(Information shown)
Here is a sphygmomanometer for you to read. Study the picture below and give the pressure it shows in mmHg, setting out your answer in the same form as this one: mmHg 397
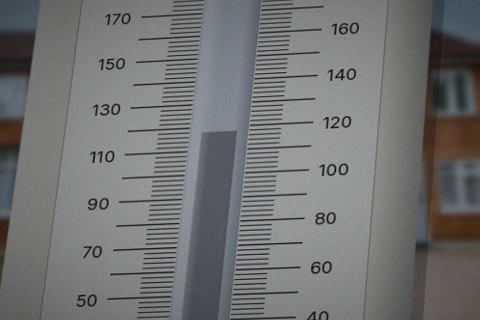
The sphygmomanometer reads mmHg 118
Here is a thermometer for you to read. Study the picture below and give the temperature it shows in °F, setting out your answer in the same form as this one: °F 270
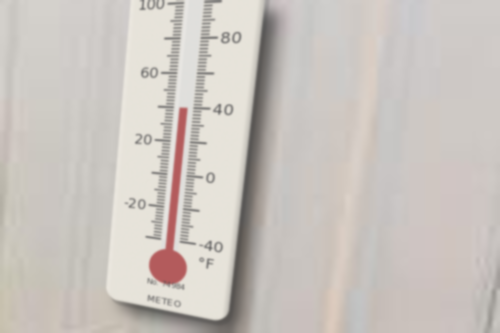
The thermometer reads °F 40
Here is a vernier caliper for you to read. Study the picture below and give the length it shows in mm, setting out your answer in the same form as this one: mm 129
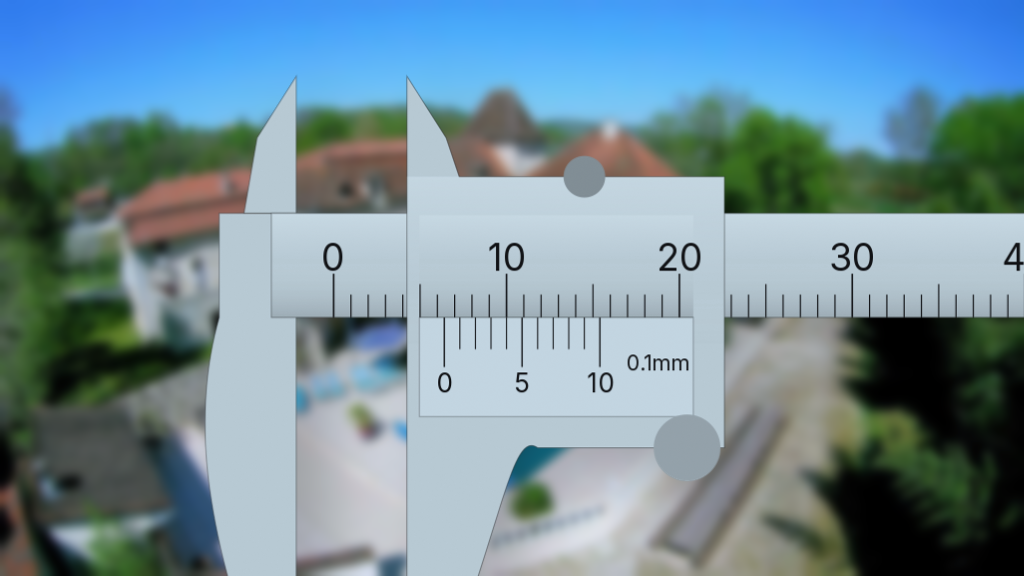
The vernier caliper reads mm 6.4
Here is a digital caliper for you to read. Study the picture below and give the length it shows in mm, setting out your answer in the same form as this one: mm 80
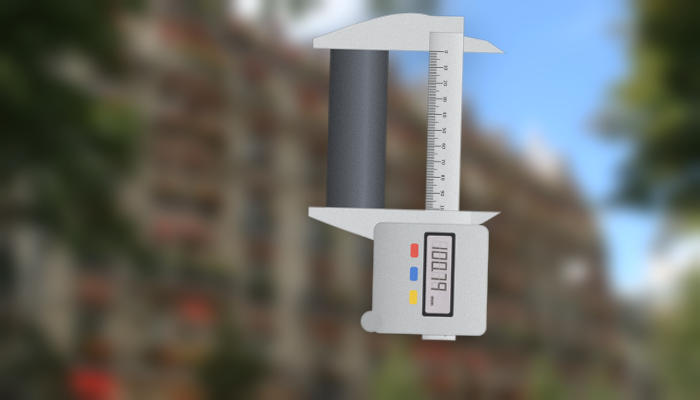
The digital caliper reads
(End Information shown)
_Exercise_. Write out the lines of the listing above word for word, beginning with the line that contains "Here is a thermometer" and continuing through the line that contains "The vernier caliper reads mm 6.4". Leave the pictures out of your answer.

_Response to the exercise_.
Here is a thermometer for you to read. Study the picture below and give the temperature it shows in °F, setting out your answer in the same form as this one: °F 270
The thermometer reads °F 40
Here is a vernier caliper for you to read. Study the picture below and give the length it shows in mm, setting out your answer in the same form as this one: mm 129
The vernier caliper reads mm 6.4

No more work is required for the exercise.